Les regards se tournent vers le privé
On bute sur un autre problème. Tout le monde n'est pas d'accord - à commencer par les soignants - sur les profils à recruter. "Des formations d'étudiants, de retraités sont déjà lancées. Nous remplirons notre mission jusqu'au bout", a par exemple fait valoir dans Le Parisien Rémi Salomon, président de la Commission Médicale d'Etablissement de l'Assistance Publique-Hôpitaux de Paris.
Dans le même temps, Benjamin Davido, infectiologue à l'hôpital Raymond-Poincaré de Garches, contrait auprès de France Info: "Ça ne peut, bien évidemment, pas être des étudiants qui n'ont pas terminé leur cursus et des médecins retraités".
"Il va falloir peut-être une meilleure collaboration entre les différents hôpitaux, le privé et le public", a-t-il prôné.
Jean-François Timsit, chef du service réanimation médicale et infectieuse à l'Hôpital Bichat à Paris, a quant à lui remis en cause la possibilité de faire davantage en Île-de-France, région où la circulation du virus est particulièrement forte. "Ça ne me parait pas faisable d’augmenter de 30% le nombre de lits c'est-à-dire de passer de 70 à 100%. Notre marge de manœuvre est quasiment nulle à l'heure actuelle", a-t-il dit au micro de France Info. Et lui aussi demande des mesures très volontaristes permettant d'enrôler les forces du privé au service du salut public:
"Il ne nous reste plus qu'à fermer complètement les cliniques privées qui font de la chirurgie programmée pour récupérer un tout petit peu de personnel qualifié, d'infirmiers-anesthésistes et d'anesthésistes pour faire tourner quelques lits de réanimation dans des blocs opératoires fermés."
Une promesse moins ambitieuse?
Admettons cependant qu'après avoir mis la main sur les lits et le matériel, on arrive encore à rassembler des troupes de médecins et soignants en nombre suffisant.
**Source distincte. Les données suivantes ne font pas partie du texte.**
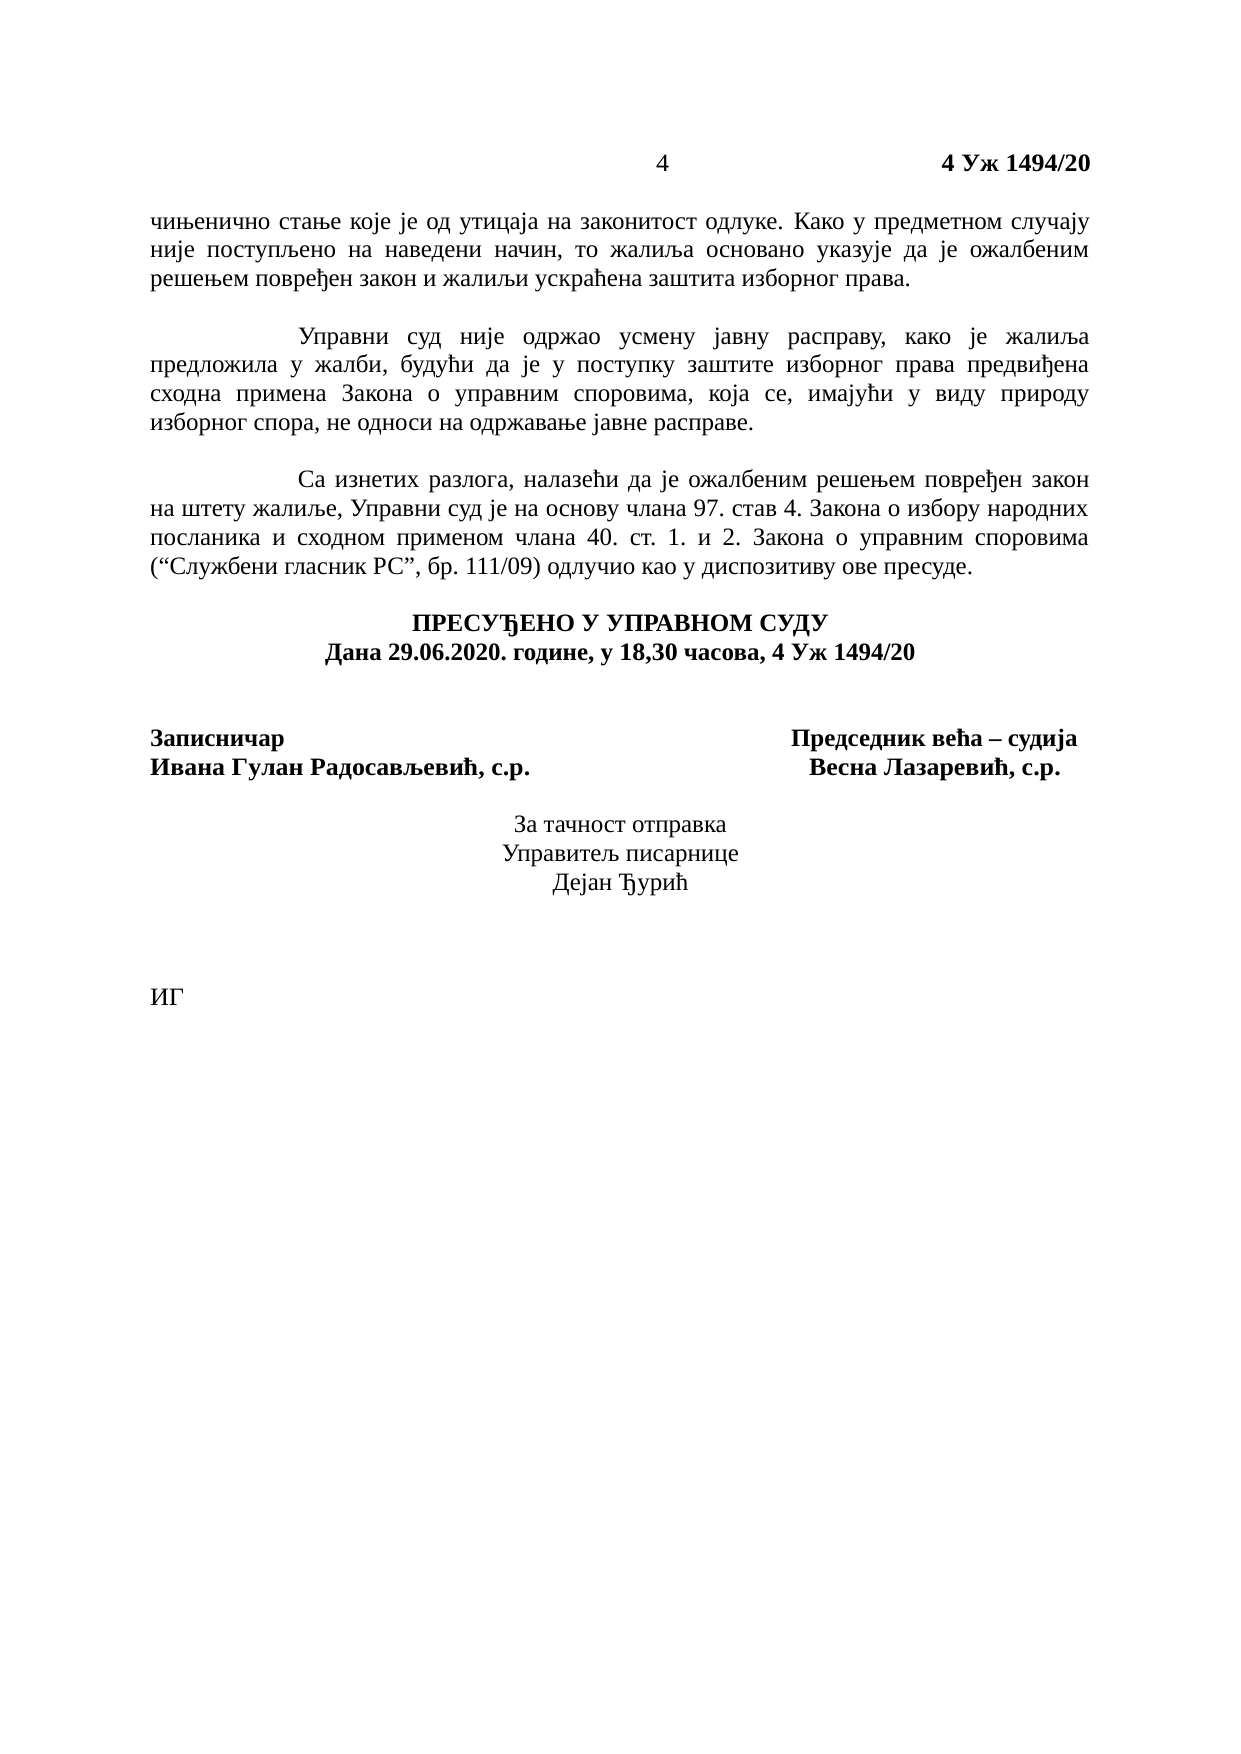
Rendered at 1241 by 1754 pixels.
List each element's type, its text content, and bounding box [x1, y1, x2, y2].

text Управитељ писарнице [150, 838, 1090, 867]
text Дејан Ђурић [150, 867, 1090, 896]
text Са изнетих разлога, налазећи да је ожалбеним решењем повређен закон на штету жалиље, Управни суд је на основу члана 97. став 4. Закона о избору народних посланика и сходном применом члана 40. ст. 1. и 2. Закона о управним споровима (“Службени гласник РС”, бр. 111/09) одлучио као у диспозитиву ове пресуде. [150, 464, 1090, 579]
text ИГ [150, 982, 1090, 1011]
text ПРЕСУЂЕНО У УПРАВНОМ СУДУ [150, 608, 1090, 637]
text Управни суд није одржао усмену јавну расправу, како је жалиља предложила у жалби, будући да је у поступку заштите изборног права предвиђена сходна примена Закона о управним споровима, која се, имајући у виду природу изборног спора, не односи на одржавање јавне расправе. [150, 321, 1090, 436]
text За тачност отправка [150, 809, 1090, 838]
text чињенично стање које је од утицаја на законитост одлуке. Како у предметном случају није поступљено на наведени начин, то жалиља основано указује да је ожалбеним решењем повређен закон и жалиљи ускраћена заштита изборног права. [150, 206, 1090, 292]
text Ивана Гулан Радосављевић, с.р. Весна Лазаревић, с.р. [150, 752, 1090, 781]
text Дана 29.06.2020. године, у 18,30 часова, 4 Уж 1494/20 [150, 637, 1090, 666]
text Записничар Председник већа – судија [150, 723, 1090, 752]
Subsisterait encore un dernier inconvénient: les conséquences sur les déprogrammations.
"C’est vrai que ça se fera au détriment de déprogrammations d’opérations chirurgicales. On en est à 40%, j’espère qu’on n’aura pas à aller plus loin", s'est inquiété Bruno Megarbane, chef du service réanimation à l’hôpital Lariboisière sur notre antenne mercredi soir.
L'exécutif a-t-il lui-même intégré ces gageures? Le 27 août dernier, Olivier Véran, ministre de la Santé, garantissait l'ouverture de 12.000 lits de réanimation en cas de nécessité. Force est de constater que le président de la République a déjà réduit la voilure de cette promesse.